Finding a new job is getting harder.  

Last month, the unemployment rate ticked up to 4.1%, the first time it has crossed above 4% since 2021.

Fewer people are quitting their jobs, and recent college graduates are having a hard time breaking into the market.

Hiring might have fallen beneath its pre-pandemic levels, but there are still dozens of jobs companies are desperate to fill, according to new research from Indeed.

The job search site analyzed hundreds of thousands of listings from March 2023 to March 2024 to see which roles saw the highest increase in openings, but the lowest job seeker engagement.

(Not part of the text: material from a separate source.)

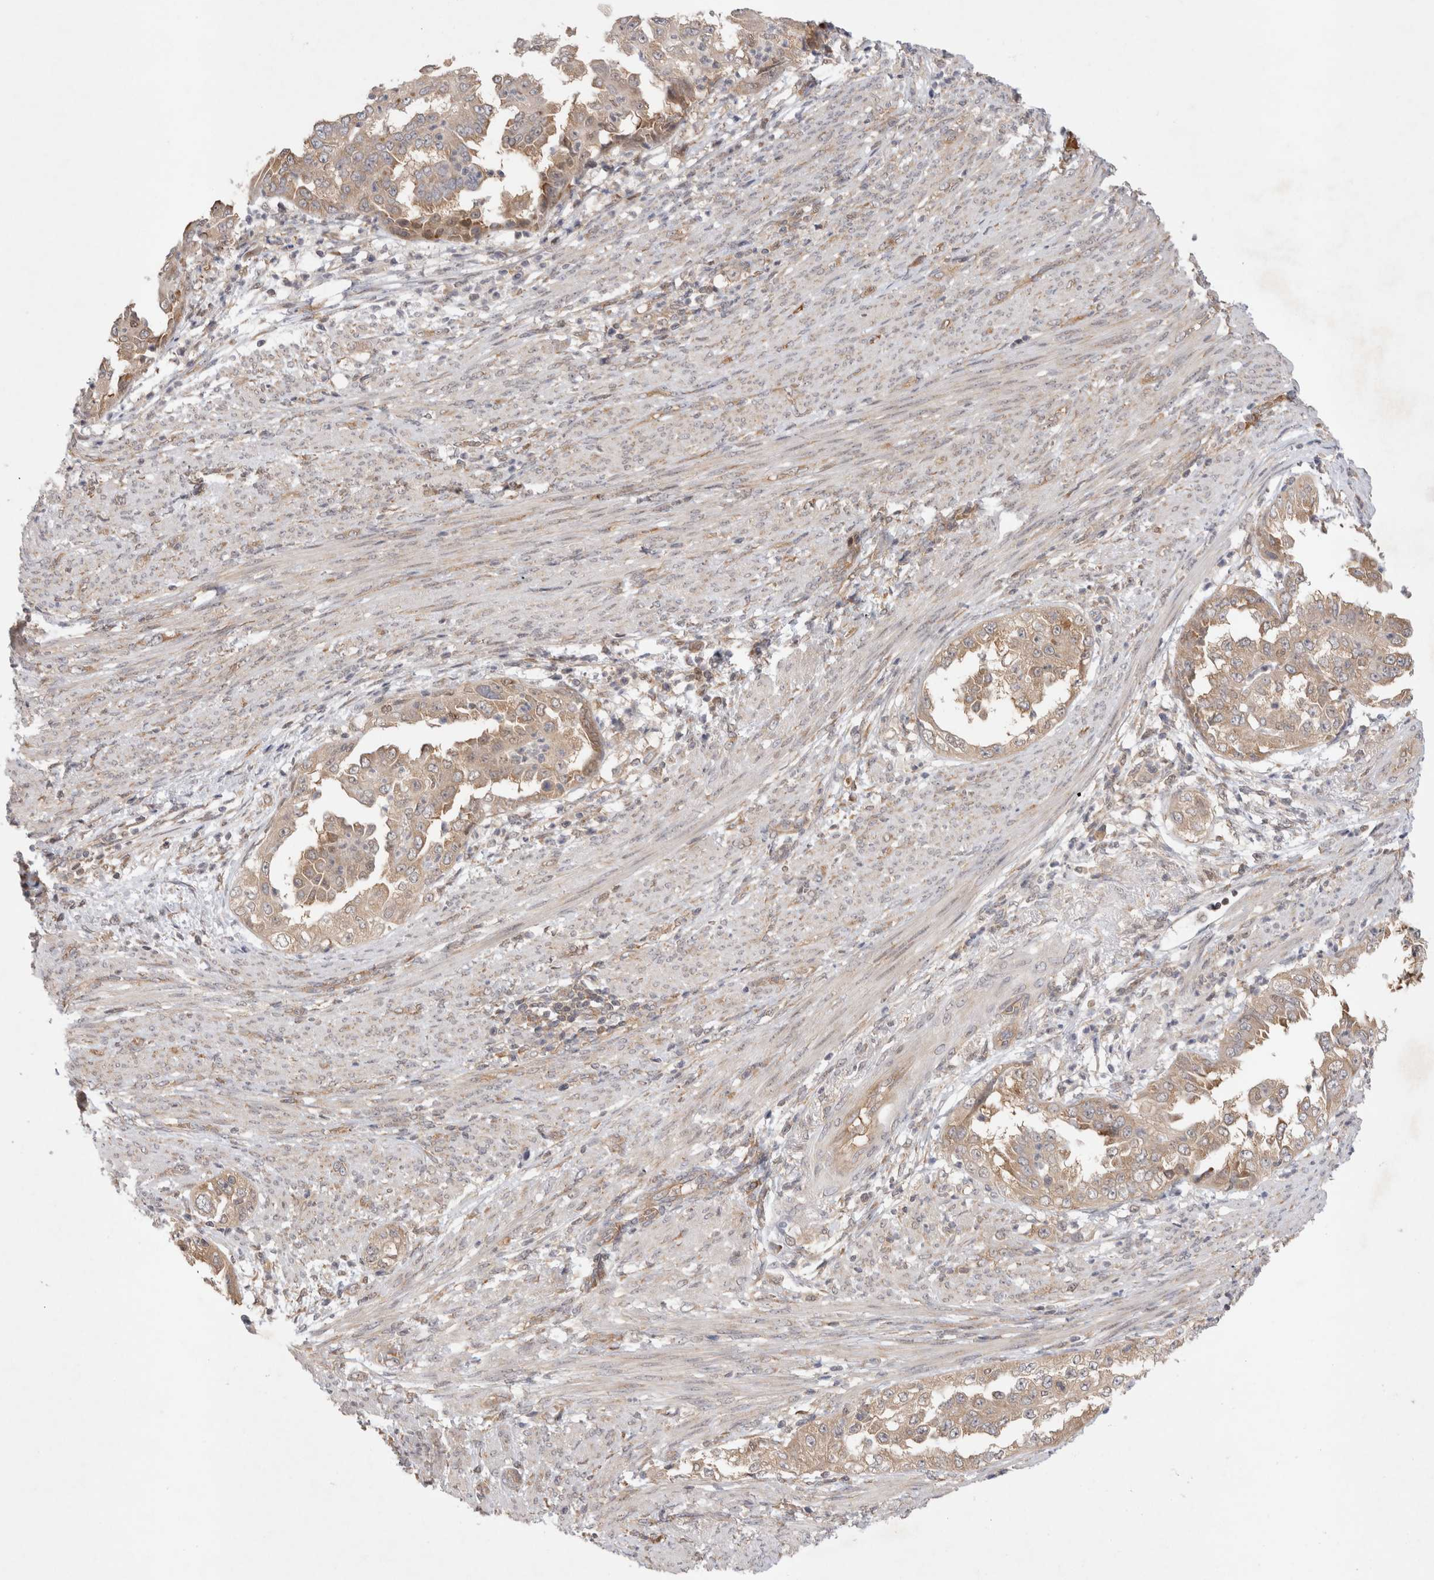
{"staining": {"intensity": "moderate", "quantity": ">75%", "location": "cytoplasmic/membranous"}, "tissue": "endometrial cancer", "cell_type": "Tumor cells", "image_type": "cancer", "snomed": [{"axis": "morphology", "description": "Adenocarcinoma, NOS"}, {"axis": "topography", "description": "Endometrium"}], "caption": "Immunohistochemical staining of adenocarcinoma (endometrial) displays medium levels of moderate cytoplasmic/membranous protein expression in about >75% of tumor cells.", "gene": "EIF3E", "patient": {"sex": "female", "age": 85}}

“These roles are in high demand but seeing fewer clicks and applications from job seekers,” Gabrielle Davis, a career trends expert at Indeed, tells CNBC Make It. “With that said, I’d say these jobs are the most ‘slept’ on or overlooked.”

Here are 7 in-demand jobs that are “waiting for you to apply,” according to Indeed:

1. Document reviewer

Average salary: $51,883

2. Mortgage consultant

Average salary: $64,049

3. Insurance broker

Average salary: $90,293

4. Board-certified behavior analyst

Average salary: $75,158

5. Licensed realtor

Average salary: $205,609

6. Banking consultant

Average salary: $110,318

7. Tax manager

Average salary: $115,928

“In a tough real estate market with high interest rates and housing prices, we still see jobs such as mortgage broker, insurance broker and licensed realtor on the rise,” says Davis, but it’s harder to pinpoint what, exactly, is driving demand for non-real estate roles.

Several roles on the list including insurance broker, document reviewer and mortgage consultant do not require a bachelor’s degree, Indeed reports. 

For job seekers looking for flexibility, all of the roles offer hybrid or remote opportunities. 

“While the labor market can seem daunting right now, there are still numerous opportunities for job seekers and the outlook is still positive,” Davis adds. “Unemployment is still very low … this, coupled with the demand for these roles, signals a robust and relatively stable labor market.”